Post by appleman2006 »

mike wrote:
Bootstrap wrote:The other time was in 1988, when I returned from working for 3 months in Berlin. The customs officer was confused that a computer scientist had a transit visa for East Germany, and asked what I had been doing in East Germany. I explained that a transit visa only lets you drive through East Germany, it does not let you stop, so I hadn't actually been in East Germany. He asked why I would be driving through East Germany. I explained that I was a freelance computer scientist with customers in Berlin and West Germany. He repeated his question. Eventually, it became clear that he did not know that Berlin was an island in the middle of East Germany, but they allowed you to use their highways to reach West Germany with a transit visa. When I explained this, he did not believe me, and insisted that West Berlin was in West Germany. I drew him a map. He said that couldn't be right, because nobody would put a West German town in the middle of East Germany. I explained that Berlin is 750 years old and East Germany was less than 50 years old, and the Allies didn't want the Russians to take Berlin, so we defended it. I told him about the raisin bombers bringing in food and medicine when the Russians blockaded West Berlin. He still didn't believe it. I explained that I had been living there for 3 months and was pretty familiar with where things are. No dice. He kept trying to get me to tell him why I was lying to him. After about an hour of this, I realized I was probably going to miss my next flight, and asked him if he could get a map. He said no. I said, "this is a question a map could clear up very quickly, we've been discussing it for an hour now, and the map will tell us who is right". He said he didn't need a map to know where Berlin is. I asked for a supervisor. He got red and started shaking - he clearly did not want me to talk to a supervisor - and angrily told me to get out. I'm not sure what that was all about, but that experience makes me more willing to believe some of the other experiences people tell. At least they kept me for only an hour.

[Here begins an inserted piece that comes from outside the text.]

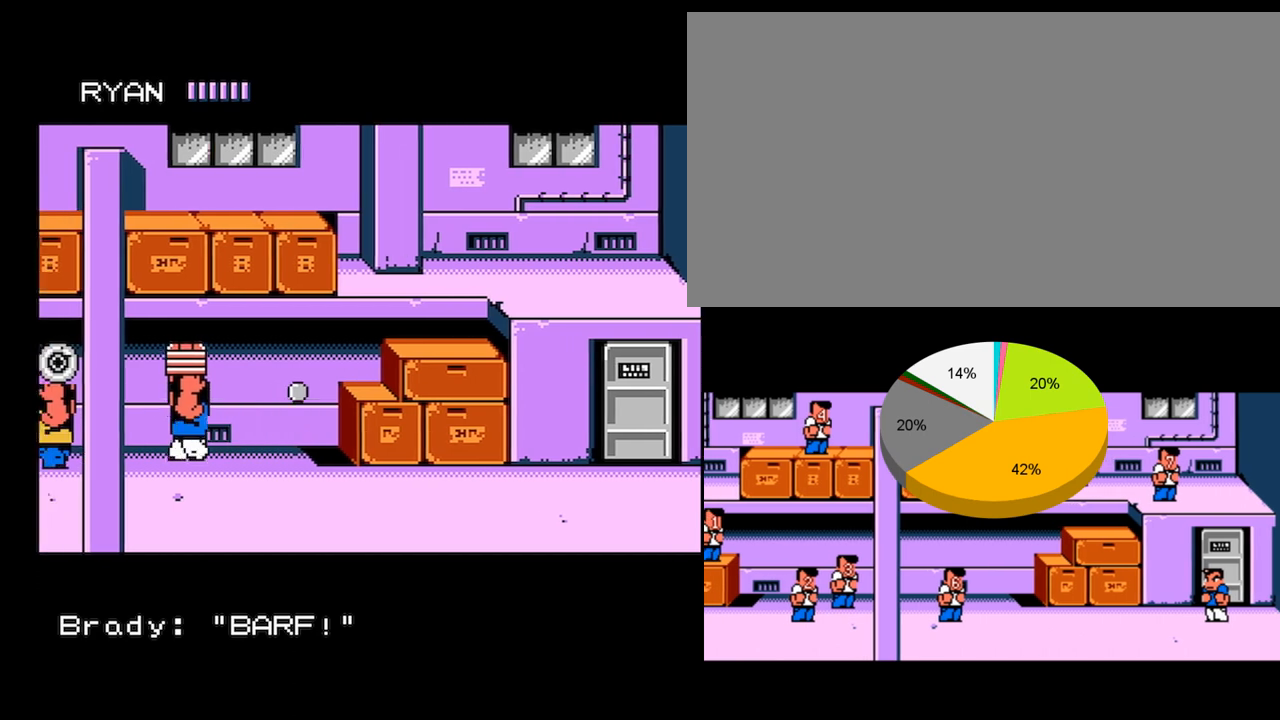
{"buttons": ["DPAD_LEFT"], "events": []}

That's completely awesome. :lol:
:D Kind of feeds in the generally accepted thinking up here in Canada that geography outside of the borders of your 48 states is not taught very well. I bet there are people in your country that believe Alaska and Hawaii exist as islands just below Texas. :P On a more serious note there is at least a slight chance that the border guard was intentionally playing dumb just to really test out the possibility that in fact Bootstrap may have been an agent for some foreign eastern power. 1988 was just after the end of the cold war after all and border guards do use some weird ways to get at facts at times.